Melanoma accounts for nearly 55500 cancer deaths annually worldwide. Most mutations in melanoma occur at the level of BRAF with an upregulation of the MAPK pathway. BRAF mutations prompted the development of BRAF inhibitors which cause resistance through a signalling cascade mediated by MEK. This, in turn, led to the development of MEK inhibitor therapies. Today, the combination of BRAF and MEK inhibitor therapy is considered an optimal treatment strategy for metastatic BRAF-mutated melanoma and has shown improved survival rates compared with monotherapy.
Three BRAF inhibitors (dabrafenib, vemurafenib, and encorafenib) and three MEK inhibitors (trametinib, cobinimetinib, and binimetinib) are approved both in Europe and the US. Common combination therapies include dabrafenib and trametinib, vemurafenib and cobimetinib, and encorafenib and binimetinib. However, several studies have reported the incidence of cardiovascular adverse events (CVAEs) associated with BRAF and MEK inhibitors, especially a reduction in left ventricular ejection fraction (LVEF), arterial hypertension, and prolongation of QTc interval.
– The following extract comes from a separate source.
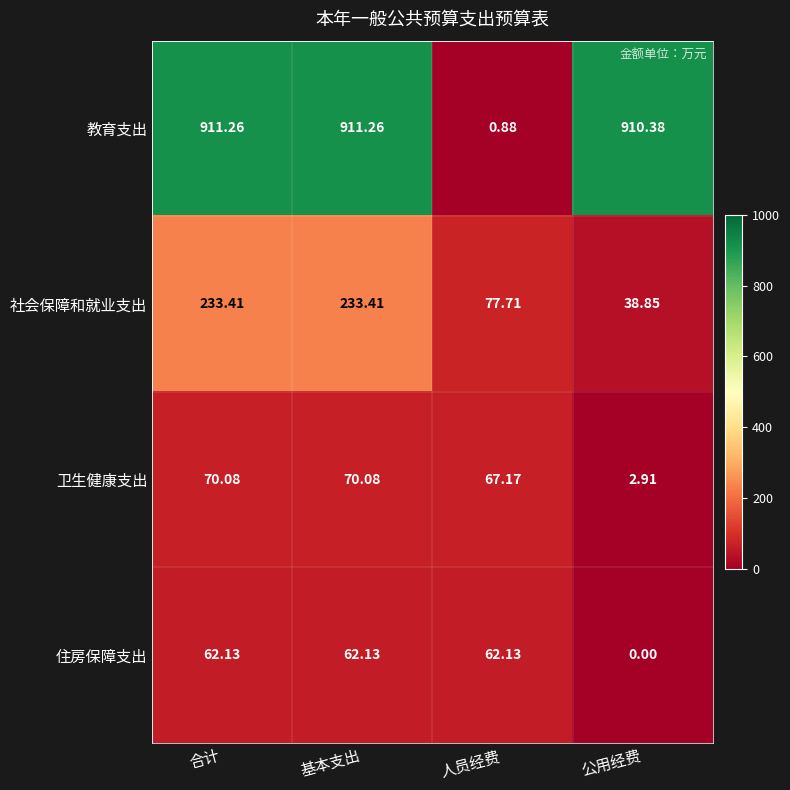

At 基本支出, list the series in order from smallest to largest.

住房保障支出, 卫生健康支出, 社会保障和就业支出, 教育支出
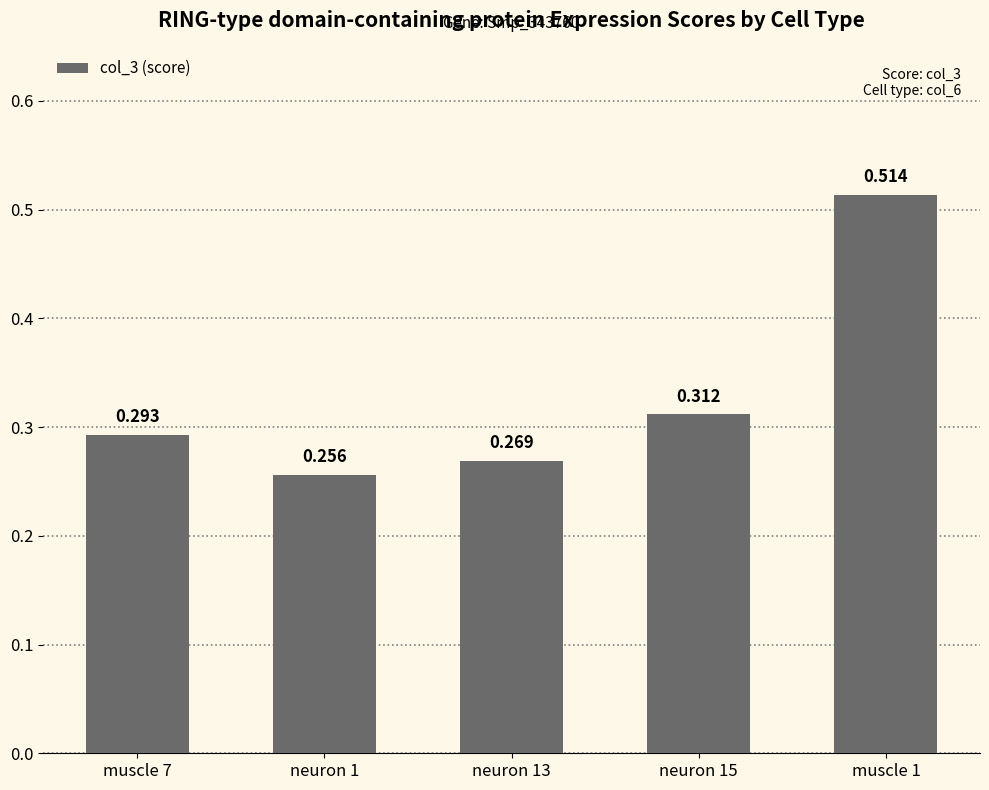

What is the average value?

0.3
In this review, the researchers wanted to clarify the type, incidence, and risk of CVAEs in patients with melanoma and who are treated with a combination of BRAF and MEK inhibitor therapy compared with patients who received BRAF inhibitor monotherapy. The endpoints of the study included pulmonary embolism, a decrease in LVEF, arterial hypertension, myocardial infarction, atrial fibrillation, and QTc interval prolongation. Patients were divided into two groups - the BRAF+MEK inhibitor group and the BRAF inhibitor monotherapy group.
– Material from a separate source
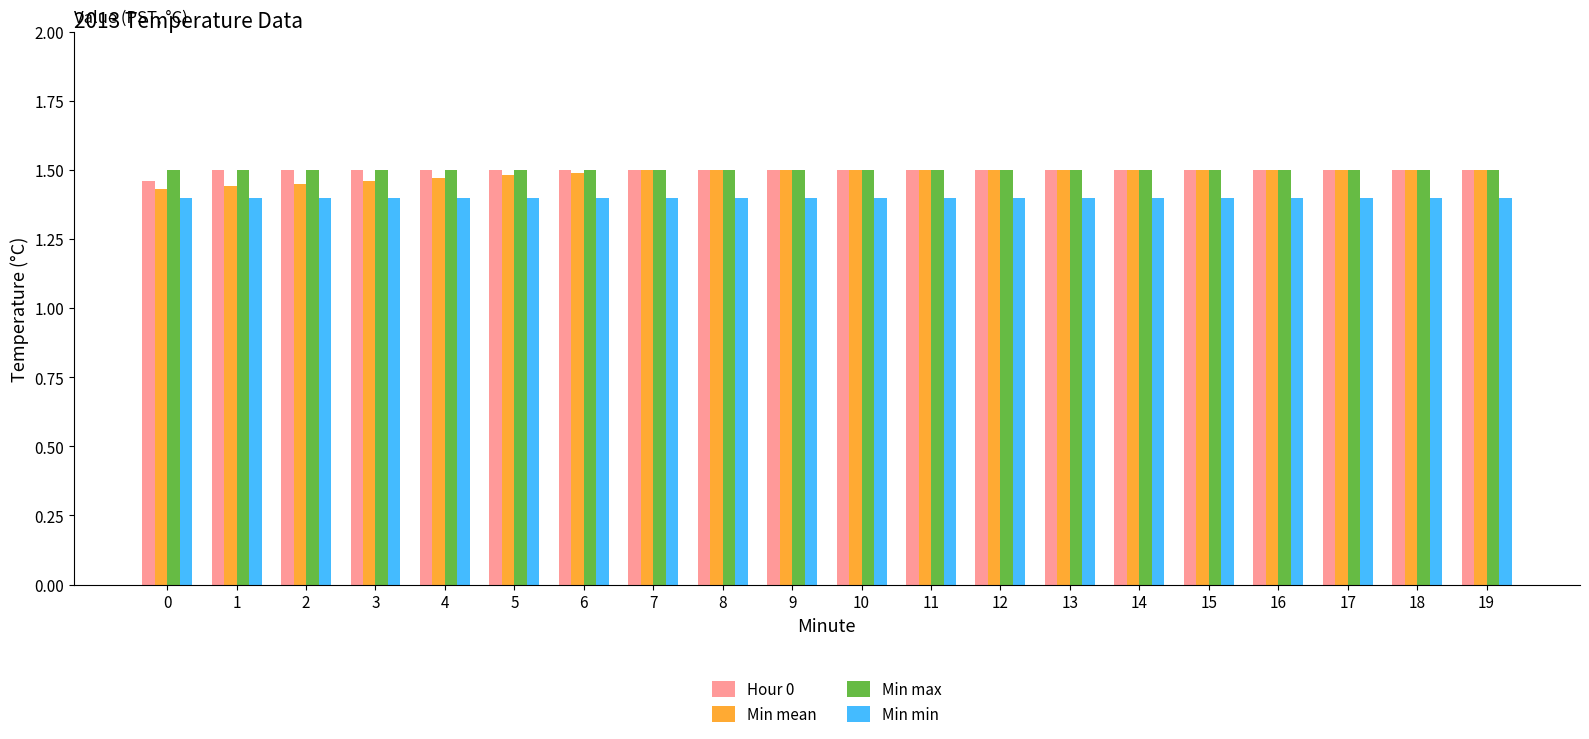

Is the value of Min max at 15 greater than the value of Min mean at 1?

Yes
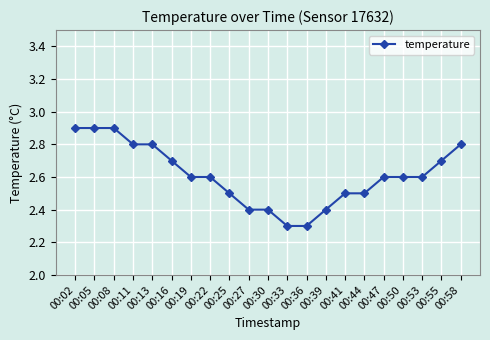

Reading left to right, transcribe all the data shown in this chart.

00:02=2.9	00:05=2.9	00:08=2.9	00:11=2.8	00:13=2.8	00:16=2.7	00:19=2.6	00:22=2.6	00:25=2.5	00:27=2.4	00:30=2.4	00:33=2.3	00:36=2.3	00:39=2.4	00:41=2.5	00:44=2.5	00:47=2.6	00:50=2.6	00:53=2.6	00:55=2.7	00:58=2.8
Key findings from the study were as follows:
- BRAF+MEK inhibitor therapy was associated with a higher risk ratio of pulmonary embolism, decrease in LVEF, and arterial hypertension compared with BRAF inhibitor monotherapy.
- BRAF+MEK inhibitor therapy was not associated with higher rates of myocardial infarction, atrial fibrillation, or QTc interval prolongation compared with BRAF inhibitor monotherapy.
- The risk ratio of high-grade decrease in LVEF and high-grade arterial hypertension were higher in the BRAF+MEK inhibitor group compared to the BRAF inhibitor monotherapy group.
- A higher risk of a decrease in LVEF was associated with patients with a mean age younger than 55 years.
- BRAF+MEK inhibitor therapy was associated with a higher risk of pulmonary embolism.
These findings clearly indicate the need for greater awareness of CVAEs in patients with melanoma who are treated with BRAF and MEK inhibitors. Guidelines clearly state that therapy with BRAF and MEK inhibitors should be stopped in patients with stage 2 hypertension (systolic BP more than 160 mmHg or diastolic BP more than 100 mm Hg). In patients with an asymptomatic decrease in LVEF of 10% or more from baseline, BRAF inhibitors can be continued, but MEK inhibitors must be stopped. Therapy with MEK inhibitors should only be resumed in the event of recovery of LVEL to normal values. In the event of heart failure or a decrease in LVEF of 20% or more from baseline, therapy with BRAF inhibitors should be stopped and should be resumed at the same dosage if the patient recovers. MEK therapy should be discontinued permanently in such patients. Treatment with BRAF inhibitors should not be initiated in patients with QTc of more than 500 milliseconds, and BRAF treatment should be stopped at a QTc of more than 500 milliseconds or at an increase in QTc of more than 60 milliseconds from baseline. Overall, BRAF and MEK inhibitor treatment should be considered separately for every individual.
Treatment with BRAF and MEK inhibitors is associated with an increased risk of CVAEs and should be used with caution and carefully discussed and analysed by cardio-oncology teams for the optimal treatment of patients with melanoma.